To give a slightly more detailed description, you allocate two arrays of the extents. One is the dense array of whatever type, say T, and the other is the sparse array of 32 bit or 64 bit integers. The sparse array stores indices into the dense array for extant objects. However, for extinct objects, the indices instead point to the sparse array itself to encode a free-list.

To insert, in O(1), you check the free-list for an unused slot. If there is none, then you grow the sparse array (increment a counter) and use the newly introduced slot. Then you insert (or construct in place) your object at the end of the dense array. Finally, you map that slot in the sparse array to the end of the dense array.

To delete, in O(1), you swap the object you wish to delete with the last in the dense array and decrement the counter (swap and pop). Then you add the index in the sparse array to the free-list. You’ll need to know the index assigned to the object you swapped with to do this, which can either be stored on the object itself or by introducing another array the maintains an inverse mapping.

To iterate, you can treat the dense array like any other array.

This scheme poses some challenges:

- You lose pointer stability because you are relocating your objects. You must access them through indices. If you can defer your deletions, say to a frame boundary, you assume your pointers are stable.

- Indices, without further work, are not safe. They are just as safe as pointers. Usually you don’t expect more than N objects, so you can use log2(N) bits for the forward and reverse mappings between sparse and dense arrays and then use the leftover bits to identify stale indices. You can, and should, encapsulate this in a type-safe handle system. [2][3]

- High churn can cause index invalidation to fail (if you wrap a counter) and performs worse than other data structures.

- “Swap and pop” requires T to be trivially copyable, or ideally, trivially relocatable.

It’s also worth mentioning that you can reorder the dense array to maintain custom invariants. This is really useful if you have dependencies between objects and want to iterate in order.[4]

[1]: http://bitsquid.blogspot.com/2014/08/building-data-oriented-...

[2]: https://floooh.github.io/2018/06/17/handles-vs-pointers.html

[3]: You usually can use 24 bits for index and 8 bits for a discriminator (counter) in games. Handles (that you pass around) can be wider to exploit register widths and increase safety, since you have 32 bits for further runtime checks.

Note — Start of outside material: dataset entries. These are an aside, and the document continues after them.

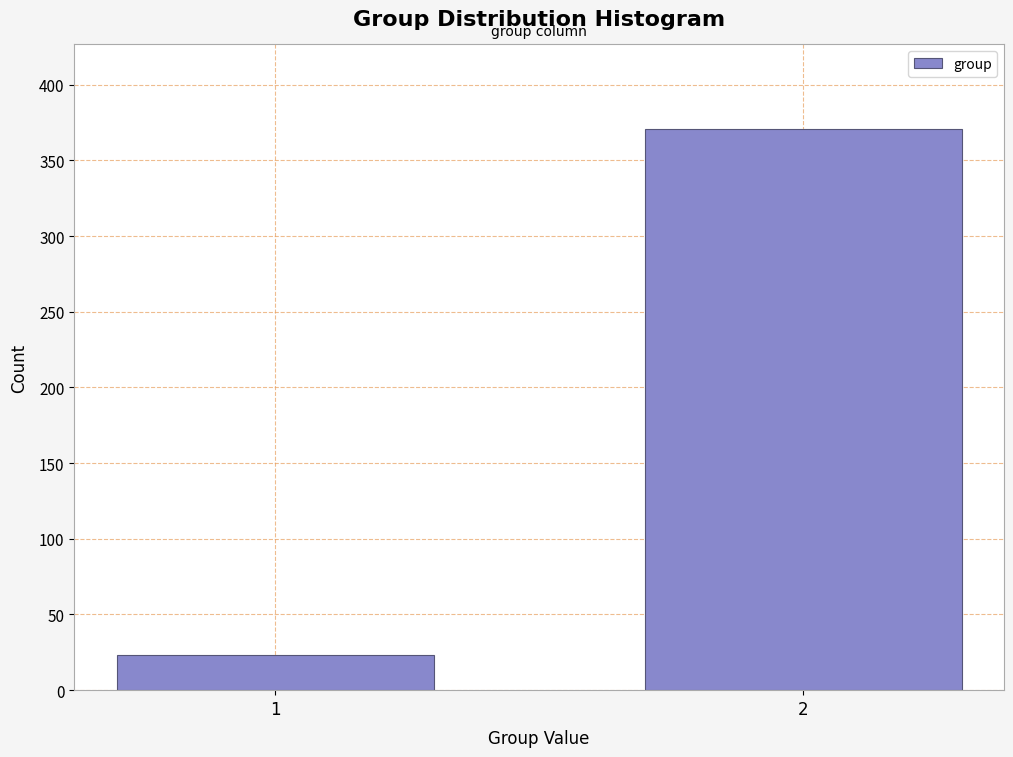

Reading right to left, list all the values displayed in this chart.

2=371	1=23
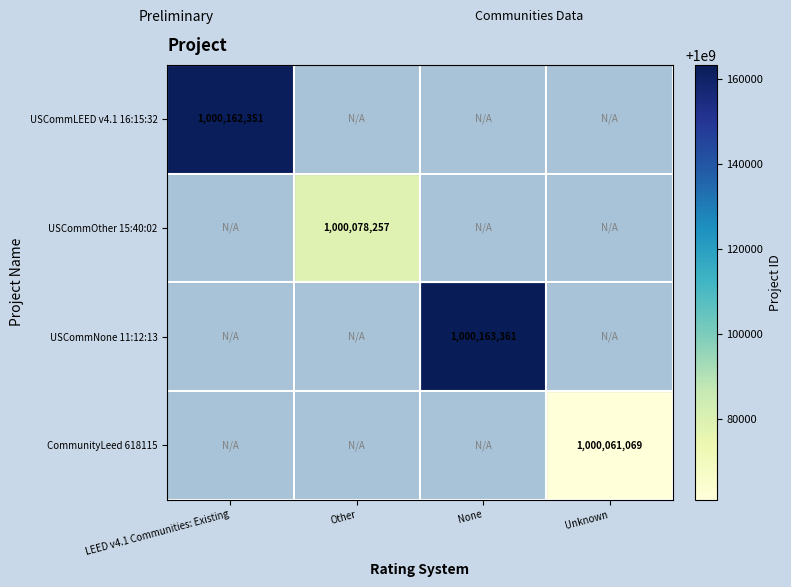

Between Other and LEED v4.1 Communities: Existing, which is larger?

LEED v4.1 Communities: Existing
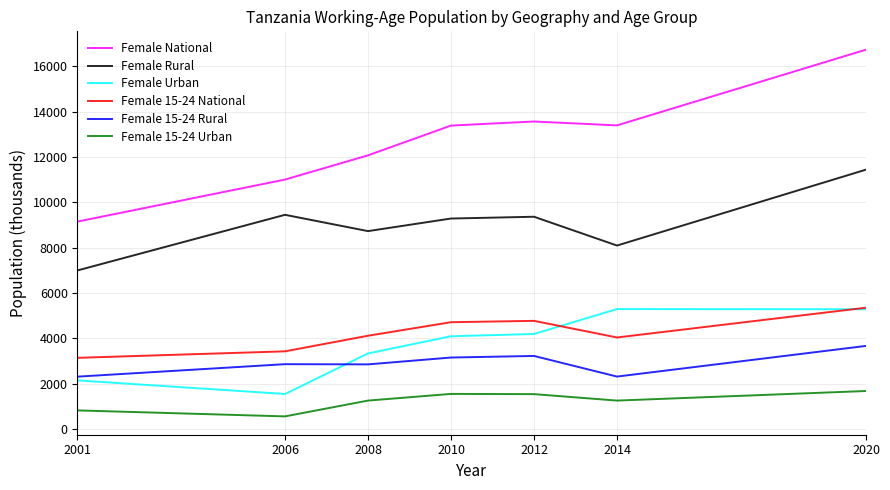

True or false: Female 15-24 Urban has more than 2 points higher than both neighbors.

False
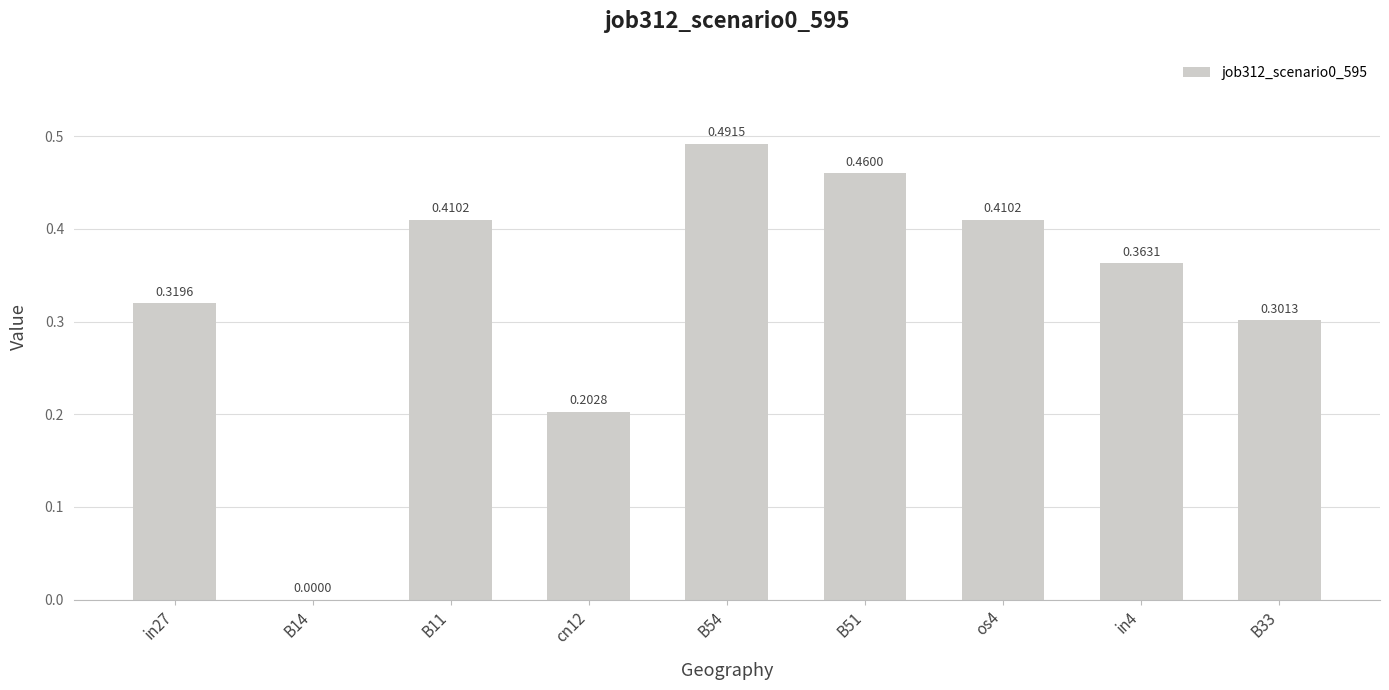

Between B51 and in27, which is larger?

B51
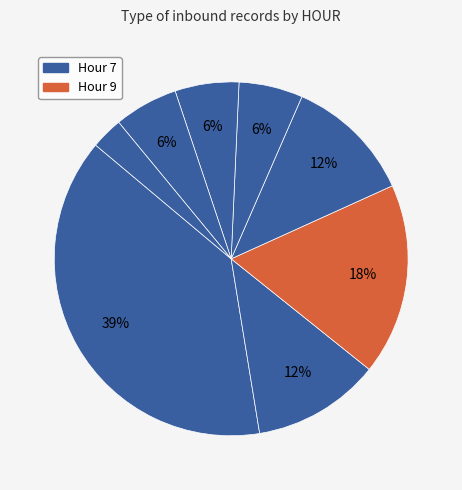

How many slices are in this pie chart?

8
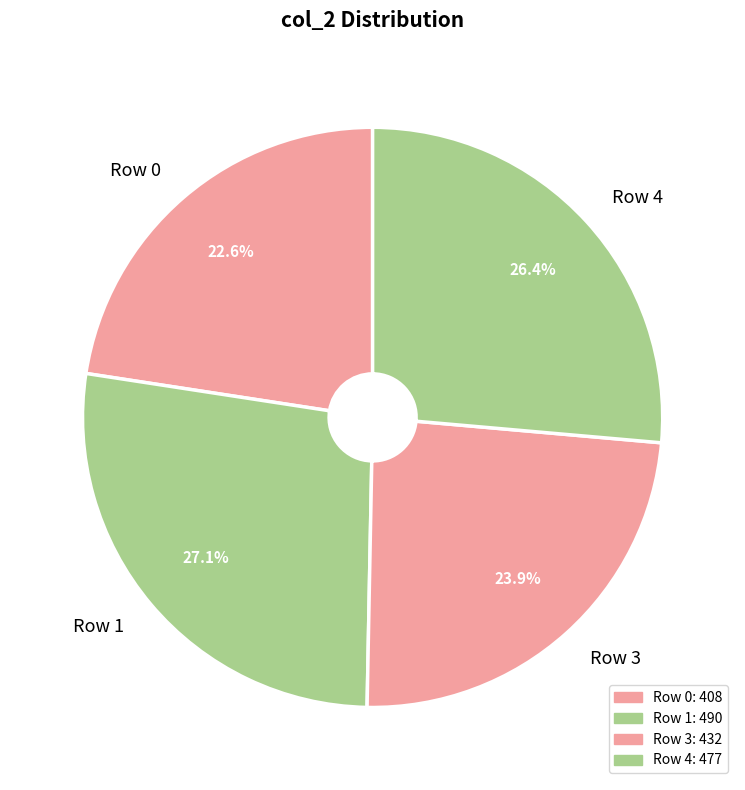

Is there any slice that represents more than half of the pie?

No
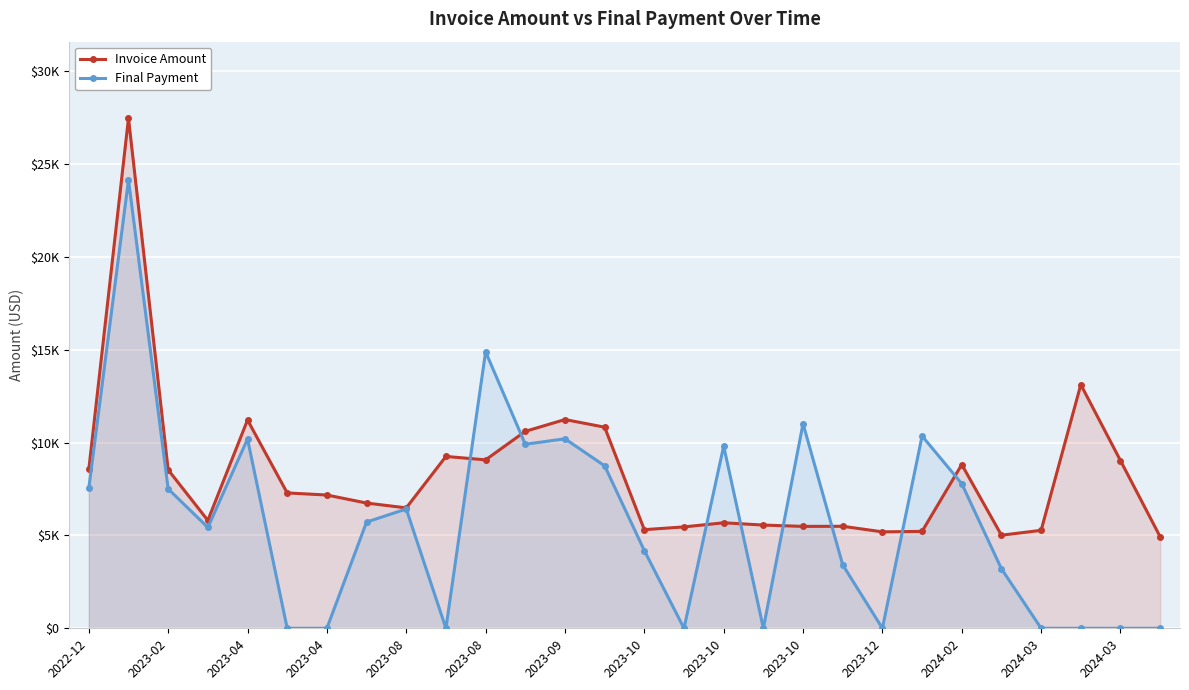

The Invoice Amount series shows 16056.8 at 2024-02. True or false?

False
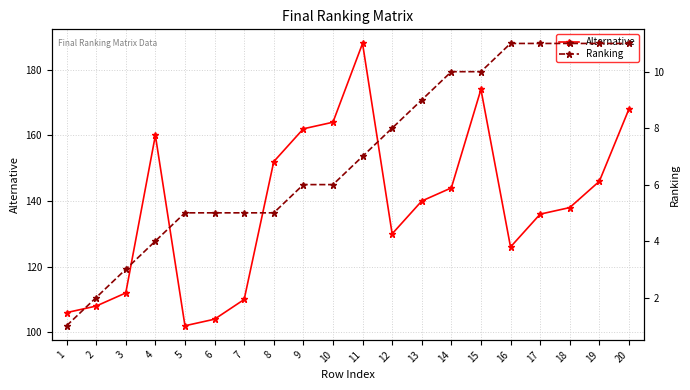

How many values in the Ranking series exceed 7?

9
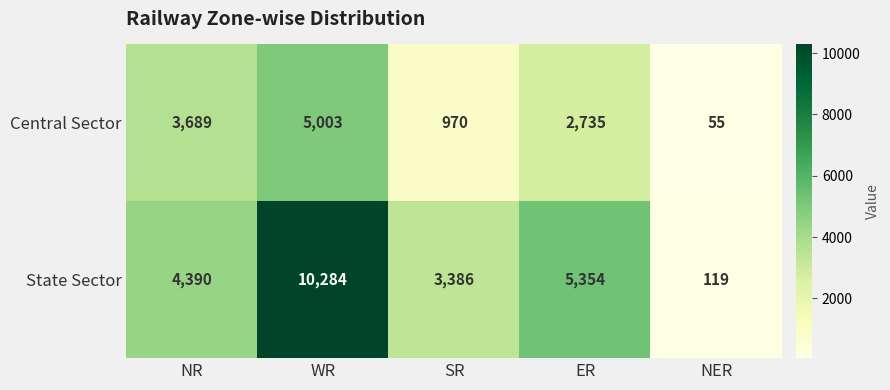

The value of State Sector at WR is 10284. True or false?

True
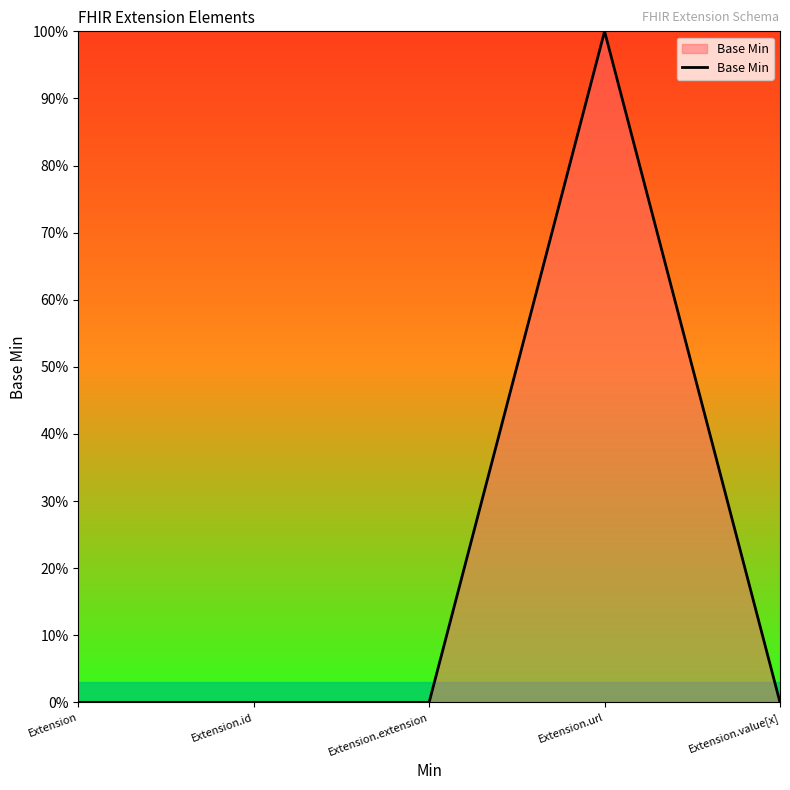

Is this an area chart (filled region under the line)?

Yes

[4]: By doing more work at insertion and deletion, a constant factor on O(1), you can save work on iteration or updates, a constant factor on O(n). A great example of this being a worthwhile optimization is for scene graphs or transform hierarchies. If you partially order by depth in the hierarchy, you can guarantee correct computation without chasing indexes or pointers. If you maintain additional information about boundaries, you can trivially parallelize computation of transforms or reduce redundant work.